Human connection is core to design. Brands, design systems, and user flows are all complex blueprints for complex tactical execution and understanding how the pieces and parts fit together is part of a designer's job. Building understanding requires building relationships then using the knowledge to solve problems, build trust, and bring people together. Those human connections position designers as silo-breakers in big organizations and advocates in smaller ones.

A black-and-white photograph of three young Black women doing a choreographed dance routine are at the center of a collage consisting also of purple circle, a green square, and a blue circle, a red triangle, a yellowed postcard, and a botanical photograph of a white carnation.

4. Learn empathy

The nature of design requires that we’re able to adapt our skill sets to different scenarios to get our clients the best results—that we’re able to empathize in unique, interesting, and nuanced situations. I’m not an oceanographer, army ranger, or filmmaker, but I’ve designed products, brands, and websites for all three of those audiences. To do that, I had to learn about those businesses, lives, and challenges to gain the perspective I needed to be a better problem solver and to be able to advocate on behalf of those clients.

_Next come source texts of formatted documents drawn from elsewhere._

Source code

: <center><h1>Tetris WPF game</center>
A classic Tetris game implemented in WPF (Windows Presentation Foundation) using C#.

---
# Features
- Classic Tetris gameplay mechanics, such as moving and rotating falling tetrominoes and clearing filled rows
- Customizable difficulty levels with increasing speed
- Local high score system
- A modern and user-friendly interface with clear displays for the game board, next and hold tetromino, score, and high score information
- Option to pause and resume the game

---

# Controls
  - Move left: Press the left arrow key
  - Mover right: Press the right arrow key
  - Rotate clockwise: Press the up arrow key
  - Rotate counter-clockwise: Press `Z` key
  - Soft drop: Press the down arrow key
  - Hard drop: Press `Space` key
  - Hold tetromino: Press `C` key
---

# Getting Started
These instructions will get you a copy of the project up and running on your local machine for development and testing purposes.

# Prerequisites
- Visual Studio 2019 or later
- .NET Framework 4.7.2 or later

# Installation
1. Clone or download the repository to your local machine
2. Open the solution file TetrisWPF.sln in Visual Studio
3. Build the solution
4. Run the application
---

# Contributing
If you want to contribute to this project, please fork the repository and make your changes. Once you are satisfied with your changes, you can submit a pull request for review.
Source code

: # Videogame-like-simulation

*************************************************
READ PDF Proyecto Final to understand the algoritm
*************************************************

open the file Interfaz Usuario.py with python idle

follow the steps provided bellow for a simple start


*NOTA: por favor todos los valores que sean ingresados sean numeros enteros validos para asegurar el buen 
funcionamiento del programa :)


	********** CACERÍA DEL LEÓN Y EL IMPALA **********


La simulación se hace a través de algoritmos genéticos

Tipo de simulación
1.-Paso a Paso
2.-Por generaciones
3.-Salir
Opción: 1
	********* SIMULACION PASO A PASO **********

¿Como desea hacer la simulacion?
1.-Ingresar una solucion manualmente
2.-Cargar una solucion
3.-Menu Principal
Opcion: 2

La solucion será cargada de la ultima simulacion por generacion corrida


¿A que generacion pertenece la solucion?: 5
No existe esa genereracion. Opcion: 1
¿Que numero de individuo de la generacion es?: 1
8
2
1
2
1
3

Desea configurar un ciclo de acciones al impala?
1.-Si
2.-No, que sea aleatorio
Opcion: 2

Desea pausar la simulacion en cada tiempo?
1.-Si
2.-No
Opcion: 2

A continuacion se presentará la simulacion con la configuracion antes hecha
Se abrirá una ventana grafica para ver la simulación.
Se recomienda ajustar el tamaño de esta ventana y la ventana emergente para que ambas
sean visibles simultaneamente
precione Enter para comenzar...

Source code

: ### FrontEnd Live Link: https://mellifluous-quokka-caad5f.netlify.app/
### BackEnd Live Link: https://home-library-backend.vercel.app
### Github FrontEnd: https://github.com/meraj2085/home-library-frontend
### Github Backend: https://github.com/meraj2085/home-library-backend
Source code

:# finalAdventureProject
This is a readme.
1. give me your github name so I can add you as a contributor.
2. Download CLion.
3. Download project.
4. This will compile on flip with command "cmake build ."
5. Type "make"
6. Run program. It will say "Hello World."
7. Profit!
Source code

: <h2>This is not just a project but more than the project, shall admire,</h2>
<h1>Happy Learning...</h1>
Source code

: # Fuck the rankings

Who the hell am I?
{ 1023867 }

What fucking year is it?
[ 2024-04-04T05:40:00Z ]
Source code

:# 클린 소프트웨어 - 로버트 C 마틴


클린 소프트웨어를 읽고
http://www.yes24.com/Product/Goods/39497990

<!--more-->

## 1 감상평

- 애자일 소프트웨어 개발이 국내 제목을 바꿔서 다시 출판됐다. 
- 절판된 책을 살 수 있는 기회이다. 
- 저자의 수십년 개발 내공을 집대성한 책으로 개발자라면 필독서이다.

Designers who can relate in unique scenarios, and who can build portfolios of relatable situations, will be prepared for the future.


Black-and-white photographs of a white man in a suit looking through the viewfinder of a camera on a tripod, a Black man in uniform saluting, and an underwater diver standing at attentiion are at the center of a collage consisting also of a yellowed sheet of music, a blue square, a pink triangle, and a red triangle

5. Tell stories

Society currently places value on a creative entity (the “things” we create when we design). Those things—websites, user interfaces, presentations, brand materials—are the output of creation. But if AI can make an unlimited supply of things, how much value will be placed on them in the future? How will designers provide value amid an ample supply of AI-generated output? I would argue that they will do it through storytelling. Stories are the composition of what is extraordinary, human, and valuable (we value those things that connect us as humans) and designers who can tell stories through their work will future-proof their careers.

A photograph of a yellowed postcard, the torso of a statue, and a yellowed ticket stub are at the center of a collage also consisting of a purple circle and a pink square.

6. Capitalize on unique qualities

In the future, a shiny, pixel-perfect website won’t cut it for a portfolio. If AI can replicate it, it will no longer stand out. To get to the next phase of the designer evolution, it's not a matter of “reskilling,” but of capitalizing on your unique strengths or expanding your more human areas of expertise Those areas that have been a quick blip in a job interview will be areas of focus when teams are looking for designers who can transcend what AI will automate.

Designers have a treasure trove of unrecognized human-centric skills hidden by the perceived skills they need for the job. They are the hobbies, curiosities, and experiences, that are both related and unrelated to design, part of what makes us human, and certainly a part of what can make us valuable and effective designers in the future:

A medical illustration showing the muscles of a male body and a black-and-white photograph of a white man seated at a switchboard are at the center of a collage also consisting of a green circle, a purple square, a blue circle, and a red triangle.

What my mom said about jobs in the arts changing with technology is true. As machines get better at being machines, our roles will evolve and expand to focus on more of the human aspects of our work. We’ll need to pick apart the dimensions of our humanness and begin applying that to our evolution as designers so we can drive our destinies and help create the future of what we believe our industry should be. But, if the speed of innovation is indeed doubling every six months, we must start doing it today.